La rentrée s’annonce houleuse dans l’audiovisuel public. À Radio France, un préavis de grève illimitée déposé par une intersyndicale (CFDT, CGT, FO, SNJ, SUD, UNSA) menace de perturber les antennes dès lundi 25 août. France Inter, France Info, France Culture, France Bleu ou encore France Musique pourraient être affectées, alors que les discussions avec la direction piétinent depuis le mouvement de juin. Les griefs portent sur la suppression de programmes d’investigation, la réforme des modes de production et la contestation de la nouvelle grille d’« Ici », ex-France Bleu, accusée de réduire l’autonomie des 44 stations locales.
Un climat social explosif
Les syndicats dénoncent un projet de réorganisation mené sans concertation, au détriment de la proximité et de l’indépendance éditoriale. Selon Matthieu Darriet (SNJ), « lever le préavis relèverait du miracle », tant les sujets de crispation sont nombreux. Le malaise est tel qu’un comité social et économique d’« Ici » a été interrompu mercredi, empêchant la présentation de la nouvelle grille. Pour les représentants syndicaux, seule une véritable négociation peut désamorcer le conflit. Mais les ondes ne sont pas les seules menacées. France Télévisions traverse elle aussi une rentrée sous haute tension. Le 9 juillet, Delphine Ernotte a annoncé la dénonciation de l’accord collectif de 2013, qui fixe les règles de travail et les métiers, une décision qui a pris de court une partie des salariés. Si cette remise à plat répond à un engagement pris devant l’Arcom, les syndicats parlent d’une « brutalité » qui ouvre une ère de confrontation.

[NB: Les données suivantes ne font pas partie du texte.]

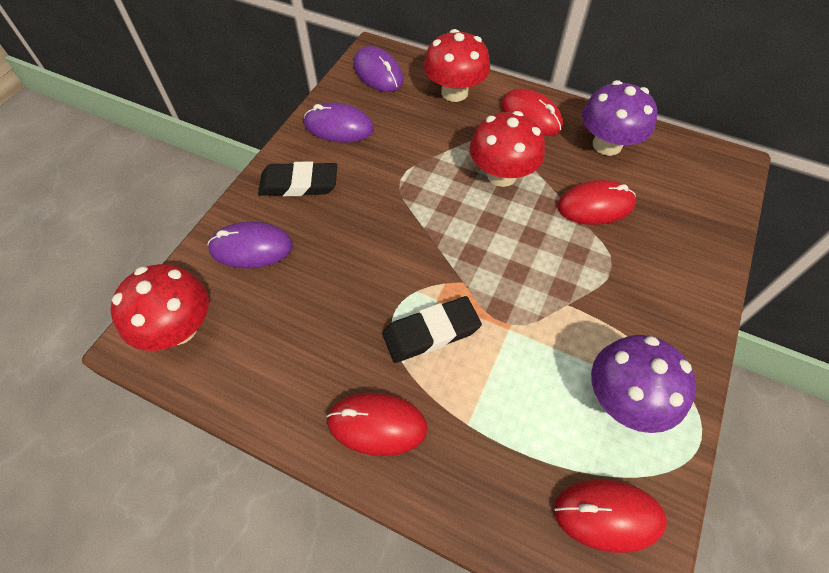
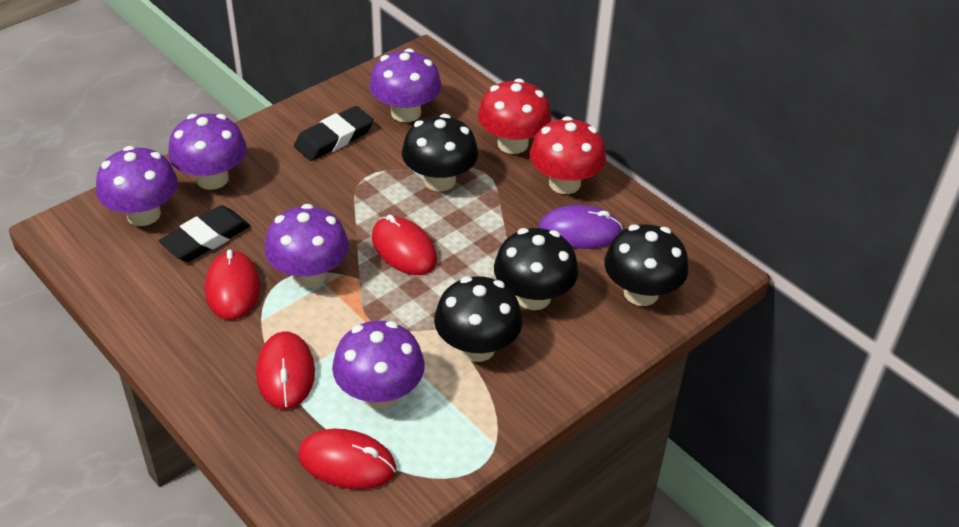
black mushroom: 0 -> 4
purple mouse: 3 -> 1
purple mushroom: 2 -> 5
red mushroom: 3 -> 2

Des finances sous pression
À ces tensions sociales s’ajoute une équation budgétaire de plus en plus difficile. Radio France comme France Télévisions anticipent des déficits en fin d’année – respectivement 5,3 millions et plus de 70 millions d’euros. Pire, l’été a révélé une coupe supplémentaire attendue pour 2026 : près de 65 millions de moins pour France Télévisions et plus de 4 millions pour Radio France. Cette rigueur forcée entraîne déjà des choix douloureux. À France Télévisions, plusieurs émissions disparaissent (« Questions pour un champion » en semaine, « Slam » le week-end, « C Médiatique »), et les producteurs ont été sommés de réduire leurs factures de 5 %, soit 15 millions d’euros d’économies espérées. Objectif : limiter le déficit de 2025 à 57 millions. Radio France, de son côté, redoute un nouvel affaiblissement de ses ambitions éditoriales après une décennie de restrictions. La direction de France Télévisions rappelle pourtant qu’elle doit maintenir 440 millions d’euros d’investissements annuels dans la création (cinéma, fiction, documentaire, animation). Mais la logique d’austérité, prévient le management, pourrait finir par « casser la machine ». Un constat qui rejoint celui de nombreux syndicalistes : à force de coupes successives, l’État pousse ses propres médias publics au bord de la rupture.